Top of SUPPLIED RECORDS

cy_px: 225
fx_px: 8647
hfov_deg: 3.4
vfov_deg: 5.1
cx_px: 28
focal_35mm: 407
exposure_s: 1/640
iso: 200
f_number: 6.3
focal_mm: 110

Bottom of SUPPLIED RECORDS
Top of SUPPLIED RECORDS

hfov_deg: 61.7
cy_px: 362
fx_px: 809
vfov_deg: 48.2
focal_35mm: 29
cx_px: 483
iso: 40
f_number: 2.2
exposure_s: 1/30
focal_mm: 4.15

Bottom of SUPPLIED RECORDS

• [WHAT IS NEEDED] Look above for the line that contains "fx_px: 8647". Starting there, transcribe every line exactly until you have copied the line that contains "focal_mm: 110".

• [RESPONSE BOX]
fx_px: 8647
hfov_deg: 3.4
vfov_deg: 5.1
cx_px: 28
focal_35mm: 407
exposure_s: 1/640
iso: 200
f_number: 6.3
focal_mm: 110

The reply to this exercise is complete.